Flatten parent child hierarchy with multiple parents

I have a parent-child hierarchy in my source structure where a child could point to his parent and for his parent could exist multiple rows. If we than flatten the hierarchy this would mean that every child row need to exist beneath his parent row.

Image below to clarify

I have already picked out my brains how to resolve this in a performant manner in T-SQL because my source set is 300K rows and this will lead to heavy processing.

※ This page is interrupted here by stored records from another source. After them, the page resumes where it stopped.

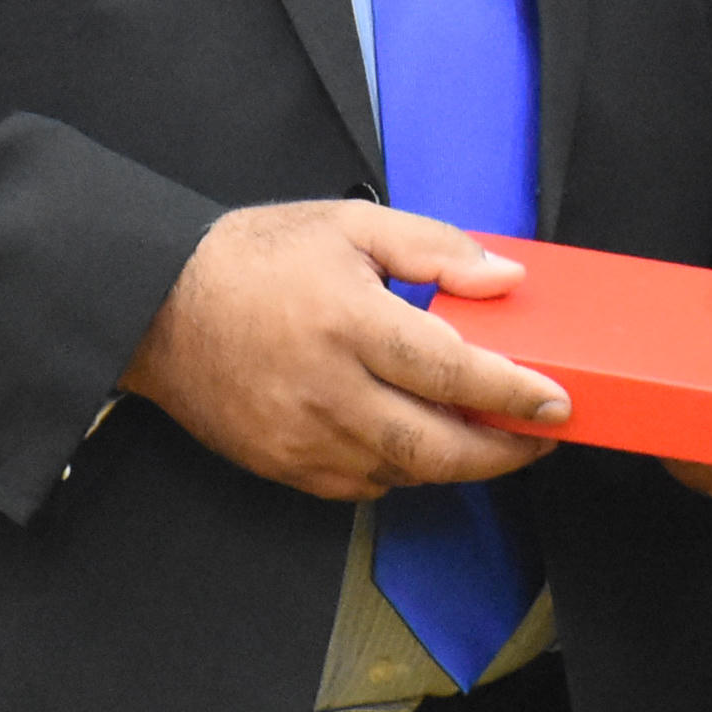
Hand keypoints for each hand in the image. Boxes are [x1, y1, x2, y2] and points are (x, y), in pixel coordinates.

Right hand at [117, 199, 569, 501]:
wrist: (156, 306)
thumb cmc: (251, 259)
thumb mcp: (350, 226)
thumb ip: (435, 249)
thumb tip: (502, 278)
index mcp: (349, 323)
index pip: (454, 374)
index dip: (514, 395)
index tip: (555, 404)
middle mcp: (327, 391)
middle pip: (439, 448)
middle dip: (503, 453)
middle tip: (539, 437)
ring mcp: (302, 438)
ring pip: (406, 473)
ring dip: (455, 462)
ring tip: (486, 435)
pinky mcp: (282, 466)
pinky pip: (363, 486)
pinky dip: (402, 470)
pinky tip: (415, 439)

Help is greatly appreciated!

Code to directly start from the example above see below.

SELECT *
INTO Orders
FROM (SELECT CAST('A' AS NVARCHAR(1)) AS Id, CAST('' AS NVARCHAR(1)) AS ParentId, CAST(10 AS int) AS Qty UNION ALL
SELECT CAST('A' AS NVARCHAR(1)) AS Id, CAST('' AS NVARCHAR(1)) AS ParentId, CAST(20 AS int) AS Qty UNION ALL
SELECT CAST('B' AS NVARCHAR(1)) AS Id, CAST('A' AS NVARCHAR(1)) AS ParentId, CAST(30 AS int) AS Qty UNION ALL
SELECT CAST('B' AS NVARCHAR(1)) AS Id, CAST('A' AS NVARCHAR(1)) AS ParentId, CAST(40 AS int) AS Qty UNION ALL
SELECT CAST('C' AS NVARCHAR(1)) AS Id, CAST('B' AS NVARCHAR(1)) AS ParentId, CAST(50 AS int) AS Qty UNION ALL
SELECT CAST('C' AS NVARCHAR(1)) AS Id, CAST('B' AS NVARCHAR(1)) AS ParentId, CAST(60 AS int) AS Qty UNION ALL
SELECT CAST('C' AS NVARCHAR(1)) AS Id, CAST('B' AS NVARCHAR(1)) AS ParentId, CAST(70 AS int) AS Qty) AS T1

Solution

I have no idea why you would want to do this, but this is how I would do it...

SELECT
  L1.ID,
  L2.ID,
  L3.ID,
  COALESCE(L3.Qty, L2.Qty, L1.Qty)
FROM
  yourTable   AS L1
OUTER APPLY
(
  SELECT * FROM yourTable WHERE parentID = L1.ID
  UNION ALL
  SELECT NULL, NULL, NULL
)
  AS L2
OUTER APPLY
(
  SELECT * FROM yourTable WHERE parentID = L2.ID
  UNION ALL
  SELECT NULL, NULL, NULL
)
  AS L3
WHERE
  L1.ParentID IS NULL

You're going to get a LOT of rows though. Just in your example 8 input rows became 18 output rows. 300k input rows could easily become many millions of output rows, depending on the level of duplication in the data.